§ **WHAT YOU HAVE TO DO**
Type out all the records once more, exactly.

Stored data entries:
···

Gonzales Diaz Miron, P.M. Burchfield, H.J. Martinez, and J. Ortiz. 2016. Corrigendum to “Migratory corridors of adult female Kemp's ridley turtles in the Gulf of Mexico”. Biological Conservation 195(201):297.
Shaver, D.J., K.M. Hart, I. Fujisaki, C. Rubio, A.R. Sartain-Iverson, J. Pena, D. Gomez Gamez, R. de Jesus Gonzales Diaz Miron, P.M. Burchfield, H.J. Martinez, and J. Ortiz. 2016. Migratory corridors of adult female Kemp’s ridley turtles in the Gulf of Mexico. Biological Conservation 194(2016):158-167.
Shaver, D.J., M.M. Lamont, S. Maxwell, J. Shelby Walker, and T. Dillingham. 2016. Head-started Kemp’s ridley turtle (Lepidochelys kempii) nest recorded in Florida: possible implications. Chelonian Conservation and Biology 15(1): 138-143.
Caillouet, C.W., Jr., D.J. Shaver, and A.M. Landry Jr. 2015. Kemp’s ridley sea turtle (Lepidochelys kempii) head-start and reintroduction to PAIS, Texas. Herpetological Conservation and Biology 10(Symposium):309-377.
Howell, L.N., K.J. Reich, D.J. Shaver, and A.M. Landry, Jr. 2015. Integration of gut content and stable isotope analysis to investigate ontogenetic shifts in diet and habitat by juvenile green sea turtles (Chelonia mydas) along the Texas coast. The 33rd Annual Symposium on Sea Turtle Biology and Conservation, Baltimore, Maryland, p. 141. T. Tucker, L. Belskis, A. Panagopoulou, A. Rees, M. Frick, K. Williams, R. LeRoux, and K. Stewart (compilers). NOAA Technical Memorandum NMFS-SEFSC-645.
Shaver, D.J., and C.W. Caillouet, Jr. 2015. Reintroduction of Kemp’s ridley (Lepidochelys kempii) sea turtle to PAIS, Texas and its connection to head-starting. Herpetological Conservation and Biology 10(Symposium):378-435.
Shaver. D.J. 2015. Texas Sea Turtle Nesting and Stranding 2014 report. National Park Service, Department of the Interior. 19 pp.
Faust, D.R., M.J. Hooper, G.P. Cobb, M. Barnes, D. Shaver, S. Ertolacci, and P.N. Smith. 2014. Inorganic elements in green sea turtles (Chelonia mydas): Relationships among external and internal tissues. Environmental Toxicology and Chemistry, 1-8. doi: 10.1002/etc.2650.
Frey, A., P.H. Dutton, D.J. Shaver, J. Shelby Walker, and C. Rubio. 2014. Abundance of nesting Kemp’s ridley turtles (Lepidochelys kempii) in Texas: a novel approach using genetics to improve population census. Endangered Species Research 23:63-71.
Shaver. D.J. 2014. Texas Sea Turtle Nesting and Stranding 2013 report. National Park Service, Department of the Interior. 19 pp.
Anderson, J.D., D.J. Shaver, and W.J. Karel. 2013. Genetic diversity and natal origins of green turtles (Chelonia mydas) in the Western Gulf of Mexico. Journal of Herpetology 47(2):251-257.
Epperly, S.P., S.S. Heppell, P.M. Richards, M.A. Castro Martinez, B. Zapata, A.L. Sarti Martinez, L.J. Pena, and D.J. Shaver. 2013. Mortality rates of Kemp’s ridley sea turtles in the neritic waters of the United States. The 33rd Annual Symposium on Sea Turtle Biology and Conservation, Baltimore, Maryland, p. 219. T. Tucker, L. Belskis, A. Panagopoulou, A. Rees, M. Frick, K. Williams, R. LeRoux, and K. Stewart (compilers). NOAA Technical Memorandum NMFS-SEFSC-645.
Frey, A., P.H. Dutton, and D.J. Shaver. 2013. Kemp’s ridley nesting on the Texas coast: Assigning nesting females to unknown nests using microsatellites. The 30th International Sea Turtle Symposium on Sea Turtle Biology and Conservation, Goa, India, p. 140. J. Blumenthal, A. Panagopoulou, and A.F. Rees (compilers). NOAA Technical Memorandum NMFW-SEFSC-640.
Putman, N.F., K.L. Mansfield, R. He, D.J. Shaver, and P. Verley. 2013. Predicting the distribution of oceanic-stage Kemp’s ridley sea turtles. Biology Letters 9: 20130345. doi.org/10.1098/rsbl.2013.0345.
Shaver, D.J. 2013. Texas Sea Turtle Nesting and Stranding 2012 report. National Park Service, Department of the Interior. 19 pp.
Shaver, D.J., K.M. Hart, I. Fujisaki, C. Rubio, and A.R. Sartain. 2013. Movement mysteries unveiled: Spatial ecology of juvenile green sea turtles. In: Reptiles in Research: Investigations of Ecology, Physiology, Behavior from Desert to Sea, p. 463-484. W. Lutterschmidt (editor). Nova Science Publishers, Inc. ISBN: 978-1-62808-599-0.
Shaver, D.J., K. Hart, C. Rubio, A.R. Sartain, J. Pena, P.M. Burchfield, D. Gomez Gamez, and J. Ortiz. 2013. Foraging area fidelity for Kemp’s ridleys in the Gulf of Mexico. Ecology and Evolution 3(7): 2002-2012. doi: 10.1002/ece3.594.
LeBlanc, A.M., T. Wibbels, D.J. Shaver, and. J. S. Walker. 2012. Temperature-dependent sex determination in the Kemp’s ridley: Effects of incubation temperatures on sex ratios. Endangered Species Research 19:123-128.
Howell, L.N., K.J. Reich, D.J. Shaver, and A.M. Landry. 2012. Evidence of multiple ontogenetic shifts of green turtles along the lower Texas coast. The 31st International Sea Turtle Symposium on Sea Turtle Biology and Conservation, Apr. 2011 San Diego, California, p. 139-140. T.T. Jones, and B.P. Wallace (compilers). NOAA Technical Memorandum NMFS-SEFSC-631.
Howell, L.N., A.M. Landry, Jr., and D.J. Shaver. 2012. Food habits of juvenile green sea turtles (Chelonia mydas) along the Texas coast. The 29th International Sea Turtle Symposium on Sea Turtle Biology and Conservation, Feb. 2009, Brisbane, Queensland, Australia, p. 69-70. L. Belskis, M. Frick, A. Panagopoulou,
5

···

§ **OUTPUT BELOW**
Gonzales Diaz Miron, P.M. Burchfield, H.J. Martinez, and J. Ortiz. 2016. Corrigendum to “Migratory corridors of adult female Kemp's ridley turtles in the Gulf of Mexico”. Biological Conservation 195(201):297.
Shaver, D.J., K.M. Hart, I. Fujisaki, C. Rubio, A.R. Sartain-Iverson, J. Pena, D. Gomez Gamez, R. de Jesus Gonzales Diaz Miron, P.M. Burchfield, H.J. Martinez, and J. Ortiz. 2016. Migratory corridors of adult female Kemp’s ridley turtles in the Gulf of Mexico. Biological Conservation 194(2016):158-167.
Shaver, D.J., M.M. Lamont, S. Maxwell, J. Shelby Walker, and T. Dillingham. 2016. Head-started Kemp’s ridley turtle (Lepidochelys kempii) nest recorded in Florida: possible implications. Chelonian Conservation and Biology 15(1): 138-143.
Caillouet, C.W., Jr., D.J. Shaver, and A.M. Landry Jr. 2015. Kemp’s ridley sea turtle (Lepidochelys kempii) head-start and reintroduction to PAIS, Texas. Herpetological Conservation and Biology 10(Symposium):309-377.
Howell, L.N., K.J. Reich, D.J. Shaver, and A.M. Landry, Jr. 2015. Integration of gut content and stable isotope analysis to investigate ontogenetic shifts in diet and habitat by juvenile green sea turtles (Chelonia mydas) along the Texas coast. The 33rd Annual Symposium on Sea Turtle Biology and Conservation, Baltimore, Maryland, p. 141. T. Tucker, L. Belskis, A. Panagopoulou, A. Rees, M. Frick, K. Williams, R. LeRoux, and K. Stewart (compilers). NOAA Technical Memorandum NMFS-SEFSC-645.
Shaver, D.J., and C.W. Caillouet, Jr. 2015. Reintroduction of Kemp’s ridley (Lepidochelys kempii) sea turtle to PAIS, Texas and its connection to head-starting. Herpetological Conservation and Biology 10(Symposium):378-435.
Shaver. D.J. 2015. Texas Sea Turtle Nesting and Stranding 2014 report. National Park Service, Department of the Interior. 19 pp.
Faust, D.R., M.J. Hooper, G.P. Cobb, M. Barnes, D. Shaver, S. Ertolacci, and P.N. Smith. 2014. Inorganic elements in green sea turtles (Chelonia mydas): Relationships among external and internal tissues. Environmental Toxicology and Chemistry, 1-8. doi: 10.1002/etc.2650.
Frey, A., P.H. Dutton, D.J. Shaver, J. Shelby Walker, and C. Rubio. 2014. Abundance of nesting Kemp’s ridley turtles (Lepidochelys kempii) in Texas: a novel approach using genetics to improve population census. Endangered Species Research 23:63-71.
Shaver. D.J. 2014. Texas Sea Turtle Nesting and Stranding 2013 report. National Park Service, Department of the Interior. 19 pp.
Anderson, J.D., D.J. Shaver, and W.J. Karel. 2013. Genetic diversity and natal origins of green turtles (Chelonia mydas) in the Western Gulf of Mexico. Journal of Herpetology 47(2):251-257.
Epperly, S.P., S.S. Heppell, P.M. Richards, M.A. Castro Martinez, B. Zapata, A.L. Sarti Martinez, L.J. Pena, and D.J. Shaver. 2013. Mortality rates of Kemp’s ridley sea turtles in the neritic waters of the United States. The 33rd Annual Symposium on Sea Turtle Biology and Conservation, Baltimore, Maryland, p. 219. T. Tucker, L. Belskis, A. Panagopoulou, A. Rees, M. Frick, K. Williams, R. LeRoux, and K. Stewart (compilers). NOAA Technical Memorandum NMFS-SEFSC-645.
Frey, A., P.H. Dutton, and D.J. Shaver. 2013. Kemp’s ridley nesting on the Texas coast: Assigning nesting females to unknown nests using microsatellites. The 30th International Sea Turtle Symposium on Sea Turtle Biology and Conservation, Goa, India, p. 140. J. Blumenthal, A. Panagopoulou, and A.F. Rees (compilers). NOAA Technical Memorandum NMFW-SEFSC-640.
Putman, N.F., K.L. Mansfield, R. He, D.J. Shaver, and P. Verley. 2013. Predicting the distribution of oceanic-stage Kemp’s ridley sea turtles. Biology Letters 9: 20130345. doi.org/10.1098/rsbl.2013.0345.
Shaver, D.J. 2013. Texas Sea Turtle Nesting and Stranding 2012 report. National Park Service, Department of the Interior. 19 pp.
Shaver, D.J., K.M. Hart, I. Fujisaki, C. Rubio, and A.R. Sartain. 2013. Movement mysteries unveiled: Spatial ecology of juvenile green sea turtles. In: Reptiles in Research: Investigations of Ecology, Physiology, Behavior from Desert to Sea, p. 463-484. W. Lutterschmidt (editor). Nova Science Publishers, Inc. ISBN: 978-1-62808-599-0.
Shaver, D.J., K. Hart, C. Rubio, A.R. Sartain, J. Pena, P.M. Burchfield, D. Gomez Gamez, and J. Ortiz. 2013. Foraging area fidelity for Kemp’s ridleys in the Gulf of Mexico. Ecology and Evolution 3(7): 2002-2012. doi: 10.1002/ece3.594.
LeBlanc, A.M., T. Wibbels, D.J. Shaver, and. J. S. Walker. 2012. Temperature-dependent sex determination in the Kemp’s ridley: Effects of incubation temperatures on sex ratios. Endangered Species Research 19:123-128.
Howell, L.N., K.J. Reich, D.J. Shaver, and A.M. Landry. 2012. Evidence of multiple ontogenetic shifts of green turtles along the lower Texas coast. The 31st International Sea Turtle Symposium on Sea Turtle Biology and Conservation, Apr. 2011 San Diego, California, p. 139-140. T.T. Jones, and B.P. Wallace (compilers). NOAA Technical Memorandum NMFS-SEFSC-631.
Howell, L.N., A.M. Landry, Jr., and D.J. Shaver. 2012. Food habits of juvenile green sea turtles (Chelonia mydas) along the Texas coast. The 29th International Sea Turtle Symposium on Sea Turtle Biology and Conservation, Feb. 2009, Brisbane, Queensland, Australia, p. 69-70. L. Belskis, M. Frick, A. Panagopoulou,
5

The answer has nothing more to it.